There is no question that the omnibus appropriations bill that Congress passed just before its holiday recess is full of wasteful spending. Even worse, it completely funds Obama’s unilateral, above-the-law executive actions in almost every area, from his immigration amnesty program to his overregulation of power plants.
However, there is one area where Congress acted through the omnibus (and tax extenders bill) to stop part of the administration’s assault on the First Amendment.
The Proposed IRS Rule
At the end of 2013, the IRS proposed a new, restrictive regulation to change its definition of “campaign-related political activity” by nonprofit 501(c)(4) advocacy organizations like the NRA (National Rifle Association) and various tea party groups.
The overbroad rule would have seriously undermined the First Amendment rights of these organizations and their members and interfered with the regulation of candidate activity by the Federal Election Commission—the agency tasked by Congress with that responsibility.
The proposed rule was, in essence, an effort to legalize what Lois Lerner had done—targeting conservative advocacy organizations for their beliefs, opinions, and views by systematically harassing them and their donors with voluminous information requests and delays in granting their tax-exempt status.
This proposed regulation got more public comments than any IRS proposal in recent memory—the vast majority of which were opposed to the new regulation.
In a win for free speech, Section 127 of the omnibus prohibits the use of any funds by the IRS to issue any such regulation, including specifically the proposed regulation that the IRS published on Nov. 29, 2013.

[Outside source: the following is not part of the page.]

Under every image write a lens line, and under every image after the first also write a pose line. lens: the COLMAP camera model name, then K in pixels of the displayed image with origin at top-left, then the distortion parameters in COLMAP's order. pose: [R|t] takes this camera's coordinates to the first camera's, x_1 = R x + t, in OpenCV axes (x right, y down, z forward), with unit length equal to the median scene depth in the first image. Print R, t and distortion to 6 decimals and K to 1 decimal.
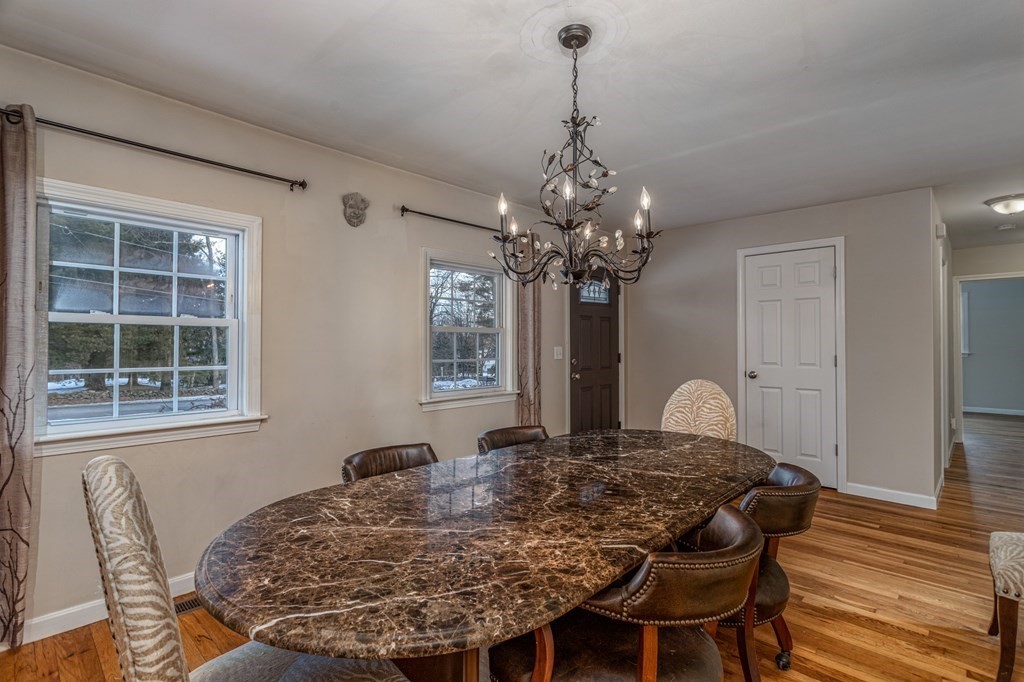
lens RADIAL K [[487.9, 0, 507.6], [0, 487.9, 340.6], [0, 0, 1]] dist [0.000567, 0.000258]
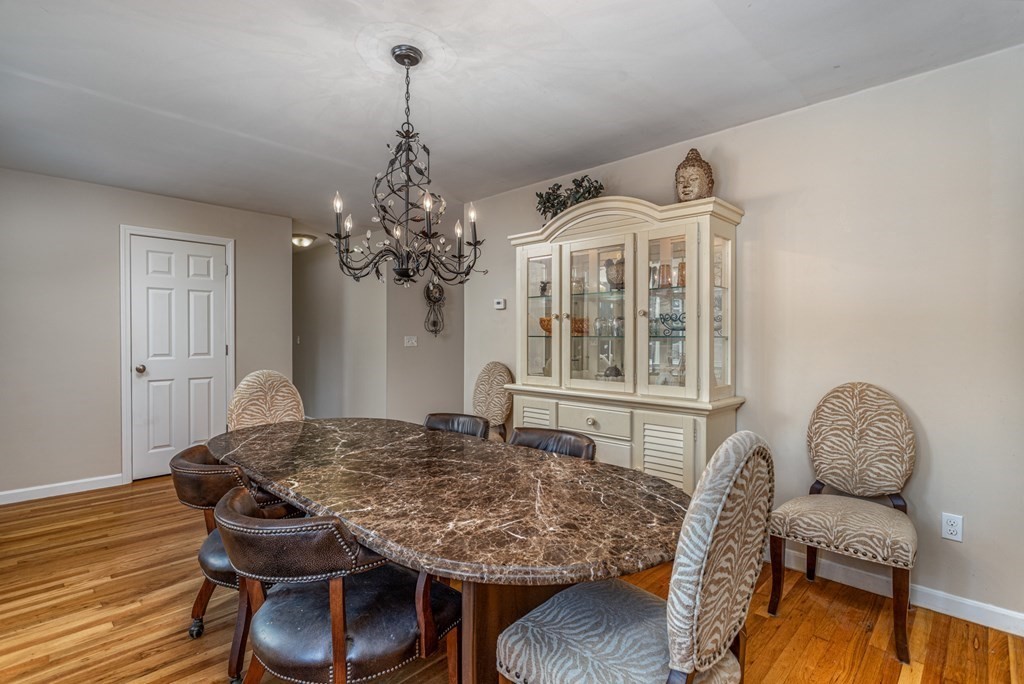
lens RADIAL K [[487.9, 0, 507.6], [0, 487.9, 341.6], [0, 0, 1]] dist [0.000567, 0.000258]
pose [[0.011303, -0.012463, 0.999858, -1.306671], [-0.012280, 0.999845, 0.012602, 0.002231], [-0.999861, -0.012421, 0.011148, 1.012018]]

Obama Administration Tried to Use SEC to Regulate Donations
But the administration and its allies, who want to restrict political speech and political activity, weren’t content with trying to use only the IRS to do that. They also went to the Securities and Exchange Commission (SEC) to badger it into issuing regulations requiring corporations to report all of their donations to non-profit organizations and trade associations, as well as political contributions. Such disclosure has nothing to do with furthering the responsibilities of the SEC, whose mission is to “maintain fair, orderly, and efficient markets.”
They were really intended to facilitate the ability of critics to harass, intimidate, and pressure companies to terminate their contributions to advocacy organizations the critics don’t like.

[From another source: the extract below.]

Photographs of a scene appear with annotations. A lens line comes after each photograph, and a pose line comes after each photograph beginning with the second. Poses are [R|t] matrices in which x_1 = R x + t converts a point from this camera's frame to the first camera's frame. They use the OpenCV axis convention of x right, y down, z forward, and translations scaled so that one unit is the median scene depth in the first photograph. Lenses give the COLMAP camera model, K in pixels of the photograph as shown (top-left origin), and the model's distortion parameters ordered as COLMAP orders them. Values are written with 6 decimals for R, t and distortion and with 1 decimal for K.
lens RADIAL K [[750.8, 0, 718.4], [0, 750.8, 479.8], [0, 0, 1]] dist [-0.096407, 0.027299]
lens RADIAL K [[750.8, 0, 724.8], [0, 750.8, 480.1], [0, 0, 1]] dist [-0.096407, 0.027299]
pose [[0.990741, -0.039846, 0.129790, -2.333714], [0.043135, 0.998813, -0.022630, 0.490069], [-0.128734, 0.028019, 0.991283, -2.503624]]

Just take a look at how liberals harassed and boycotted corporations that had contributed to the American Legislative Exchange Council, an organization representing state legislators from all over the country, because of its work on just one issue: voter ID.
Fortunately, the omnibus has a provision (Section 707) that prohibits the use of any funds by the SEC to issue any rule or regulation “regarding the disclosure of political contributions, contributions to tax exempt organizations, or dues paid to trade associations.”

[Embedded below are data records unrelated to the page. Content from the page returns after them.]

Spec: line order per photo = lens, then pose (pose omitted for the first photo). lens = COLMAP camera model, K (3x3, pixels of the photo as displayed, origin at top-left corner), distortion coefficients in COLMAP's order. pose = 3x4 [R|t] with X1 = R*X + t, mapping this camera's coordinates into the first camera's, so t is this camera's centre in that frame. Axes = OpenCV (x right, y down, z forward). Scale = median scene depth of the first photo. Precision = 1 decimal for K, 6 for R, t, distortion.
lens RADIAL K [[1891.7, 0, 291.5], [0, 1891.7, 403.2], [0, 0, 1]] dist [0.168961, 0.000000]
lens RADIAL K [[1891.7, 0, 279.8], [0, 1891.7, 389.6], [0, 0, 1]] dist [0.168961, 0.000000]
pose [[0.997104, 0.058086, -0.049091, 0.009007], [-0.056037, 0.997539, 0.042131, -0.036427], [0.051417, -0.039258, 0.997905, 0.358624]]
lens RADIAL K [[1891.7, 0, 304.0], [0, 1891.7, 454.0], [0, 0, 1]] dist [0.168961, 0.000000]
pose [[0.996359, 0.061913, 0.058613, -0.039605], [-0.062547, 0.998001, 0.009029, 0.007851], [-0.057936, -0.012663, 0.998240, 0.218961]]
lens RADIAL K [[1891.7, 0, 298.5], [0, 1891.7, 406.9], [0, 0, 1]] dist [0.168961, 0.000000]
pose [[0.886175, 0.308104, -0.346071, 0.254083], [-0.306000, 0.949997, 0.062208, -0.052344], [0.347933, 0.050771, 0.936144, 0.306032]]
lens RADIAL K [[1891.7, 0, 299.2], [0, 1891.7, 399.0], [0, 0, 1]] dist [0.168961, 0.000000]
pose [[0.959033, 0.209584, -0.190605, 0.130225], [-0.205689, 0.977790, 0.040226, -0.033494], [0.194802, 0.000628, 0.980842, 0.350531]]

To forestall another proposal along these lines by the Obama administration, which first surfaced in 2011, the omnibus (Sec. 735) also prevents federal funds from being used to force any entity making a bid on a government contract to disclose contributions “to a candidate for election for Federal office or to a political committee” made by the bidding entity or its officers or directors.
Allowing Bureaucratic Abuse of Power
Requiring such disclosure would make it easier for federal bureaucrats to take into account political contributions when awarding contracts. It would also force bidders to delve into the personal political activities of their officers and directors. This would require them to report political contributions those employees have made, not out of corporate funds (which is illegal), but out of their personal funds.
In addition to these prohibitions on forced disclosure, there are also provisions in the tax extenders bill to deter IRS bureaucrats from repeating Lois Lerner’s behavior or hiding their wrongdoing from discovery by using personal emails.
Sec. 402 prohibits any “officer or employee of the Internal Revenue Service” from using “a personal email account to conduct any official business of the Government.”
Sec. 407 requires the termination of any IRS employee for “performing, delaying, or failing to perform (or threatening to perform, delay, or fail to perform) any official action (including any audit) with respect to a taxpayer for … a political purpose.”
Finally, Sec. 406 gives all tax-exempt 501(c) organizations like the many tea party groups the right to challenge any denial of their tax-exempt status by the IRS in federal court. Before this bill became law, only charitable organizations qualified under Sec. 501(c)(3) could appeal such a decision by seeking a declaratory judgment that the IRS was wrong.
Preventing IRS Abuse
Taking action to forestall the IRS from abusing ordinary Americans for speaking out either by themselves or through membership organizations that share their views is essential to protecting Americans’ First Amendment rights.
Forcing Americans to report to the government whom they donate money to, and what organizations they are members of, chills speech, diminishes free expression, and reduces advocacy and speech about many important issues—political, cultural, and otherwise.
But then, that is the goal of many who have been pushing this agenda at the IRS and the SEC—they want to silence the voices they don’t like and don’t agree with.
Clearly, the omnibus and tax extenders bills were in many ways pork- and special tax break-laden monstrosities that are all too typical of how Congress has operated for far too long. But there were some pearls in the usual government swill intended to protect our First Amendment liberties.